- Dissolution: 17th century

= Kagawa clan =

The Kagawa clan was a minor Japanese clan. During the Sengoku period (1467–1615), the Kagawa had strong bonds with the powerful Chōsokabe clan, receiving members of the Chōsokabe family for adoptive survival. The clan died out after the Chōsokabe fatally rebelled against the Tokugawa Shogunate in the early 17th century.

The Aki Kagawa clan is a clan descended from the Kagawa clan of the Kamakura clan, based in Aki Province.

On June 14, 1221, Kagawa Tsunetaka's son Tsunetaka was given Yagi in Aki Province, and his younger brother Yoshikage was given Guntoya in Yamagata, Aki Province, for their contributions in the Jōkyū War. On March 3, 1222, Yoshikage moved from Sagami Province to Aki Province with his older brother Tsunetaka's eldest son, Kagawa Kagemitsu, and built a mountain castle (Yagi Castle) at the foot of Yagiyama, jutting out into the Taiga River.

According to the Geihan Tsushi, Kagawa Tsunetaka's son Saburo Tsunetaka was given many territories as a reward for his contributions in the Jōkyū War. Among Tsunekage's sons, Kagemitsu became the land steward of Yagi in Saeki County (Asa County) in Aki Province, and is said to have moved to Aki Province and established Yagi Castle as his base.

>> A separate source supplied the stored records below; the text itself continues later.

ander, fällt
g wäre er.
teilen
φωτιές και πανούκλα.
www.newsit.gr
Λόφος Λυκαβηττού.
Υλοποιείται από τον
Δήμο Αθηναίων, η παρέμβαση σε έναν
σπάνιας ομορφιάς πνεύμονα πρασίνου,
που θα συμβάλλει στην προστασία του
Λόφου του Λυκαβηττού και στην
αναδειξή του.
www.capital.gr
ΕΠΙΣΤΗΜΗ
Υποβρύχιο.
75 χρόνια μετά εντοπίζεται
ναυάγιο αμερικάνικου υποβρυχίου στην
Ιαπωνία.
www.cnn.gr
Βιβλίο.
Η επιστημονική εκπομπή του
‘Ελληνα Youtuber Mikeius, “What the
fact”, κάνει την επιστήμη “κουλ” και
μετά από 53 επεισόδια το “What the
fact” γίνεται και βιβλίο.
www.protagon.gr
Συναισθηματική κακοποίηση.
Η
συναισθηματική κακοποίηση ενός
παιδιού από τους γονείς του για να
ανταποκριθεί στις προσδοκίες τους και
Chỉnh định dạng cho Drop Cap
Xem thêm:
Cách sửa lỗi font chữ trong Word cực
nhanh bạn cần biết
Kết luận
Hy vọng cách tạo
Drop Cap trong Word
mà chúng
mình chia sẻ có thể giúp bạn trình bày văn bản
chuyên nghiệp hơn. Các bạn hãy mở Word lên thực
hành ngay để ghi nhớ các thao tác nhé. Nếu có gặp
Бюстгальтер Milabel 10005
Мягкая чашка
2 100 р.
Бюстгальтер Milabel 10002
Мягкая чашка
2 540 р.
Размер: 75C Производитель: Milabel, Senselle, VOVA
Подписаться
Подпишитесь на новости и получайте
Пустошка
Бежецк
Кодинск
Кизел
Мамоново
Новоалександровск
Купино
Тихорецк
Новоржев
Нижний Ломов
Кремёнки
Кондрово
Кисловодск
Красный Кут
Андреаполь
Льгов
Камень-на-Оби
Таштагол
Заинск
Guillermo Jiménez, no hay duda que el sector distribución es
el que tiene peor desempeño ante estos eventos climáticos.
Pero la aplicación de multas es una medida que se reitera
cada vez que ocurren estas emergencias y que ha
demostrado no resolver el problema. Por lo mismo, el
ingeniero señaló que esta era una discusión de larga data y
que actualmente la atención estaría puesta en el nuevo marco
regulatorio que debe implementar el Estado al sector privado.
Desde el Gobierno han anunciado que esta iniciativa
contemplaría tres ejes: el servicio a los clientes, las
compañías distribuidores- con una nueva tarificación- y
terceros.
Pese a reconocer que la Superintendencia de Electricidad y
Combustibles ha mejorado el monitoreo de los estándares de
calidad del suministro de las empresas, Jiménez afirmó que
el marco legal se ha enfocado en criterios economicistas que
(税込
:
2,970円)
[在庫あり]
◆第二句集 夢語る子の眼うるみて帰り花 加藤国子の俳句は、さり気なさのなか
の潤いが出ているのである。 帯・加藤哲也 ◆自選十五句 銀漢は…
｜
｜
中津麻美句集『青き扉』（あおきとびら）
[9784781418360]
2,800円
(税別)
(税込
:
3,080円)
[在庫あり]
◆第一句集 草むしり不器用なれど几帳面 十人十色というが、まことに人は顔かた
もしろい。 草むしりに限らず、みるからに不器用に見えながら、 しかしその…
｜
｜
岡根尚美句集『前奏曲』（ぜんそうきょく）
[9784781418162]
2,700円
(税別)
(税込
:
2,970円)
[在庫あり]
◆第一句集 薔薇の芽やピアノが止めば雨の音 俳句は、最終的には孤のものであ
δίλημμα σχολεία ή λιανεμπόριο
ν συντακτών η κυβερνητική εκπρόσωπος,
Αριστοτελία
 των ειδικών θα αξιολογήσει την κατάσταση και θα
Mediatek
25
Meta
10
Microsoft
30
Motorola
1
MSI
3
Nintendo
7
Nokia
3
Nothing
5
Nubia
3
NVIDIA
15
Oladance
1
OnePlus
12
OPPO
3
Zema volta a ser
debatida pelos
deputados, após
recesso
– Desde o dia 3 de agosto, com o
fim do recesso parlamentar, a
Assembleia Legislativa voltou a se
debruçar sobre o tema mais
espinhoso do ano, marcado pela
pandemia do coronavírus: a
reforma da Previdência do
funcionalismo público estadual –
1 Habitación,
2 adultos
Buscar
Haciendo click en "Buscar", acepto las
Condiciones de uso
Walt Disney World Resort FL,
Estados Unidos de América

In the early Sengoku period, he served the Aki-Takeda clan, but the Aki-Takeda clan weakened in battles with the Ouchi and Mori clans. The head of the Kagawa clan at that time, Kagawa Kagemitsu, supported the Aki-Takeda clan until the end, but defected due to internal conflicts and followed the Mori clan. The name of the Aki-Kagawa clan can be found in the Unshu Gunwa and Anzai Gunsaku.

After that, Kagemitsu played an active role as a vassal of the Mori clan, and also served as a part of the Mori navy (Kawauchi navy), participating in many battles. When the Mori clan was transferred to Bungo and Nagato after the Battle of Sekigahara in 1600, the main line of the Kagawa clan served as the chief retainer of the Iwakuni-ryo Kikkawa clan. There were also many members of the Kagawa clan who remained in Aki Province.

Masanori Kagawa, a member of the Kagawa clan, wrote the Intokuki at the command of his lord. His second son, Kagetsugu, went to Kyoto in 1673, took the name Nobuaki, revised and expanded the Intokuki, and published it as the Intoku Taiheiki. Nobuaki abandoned his samurai life and lived in Kyoto as a poet, serving the Tokudaiji family under the pseudonym "Baigetsudo." His descendants also served the Tokudaiji family for generations, producing many famous poets until the Meiji Restoration.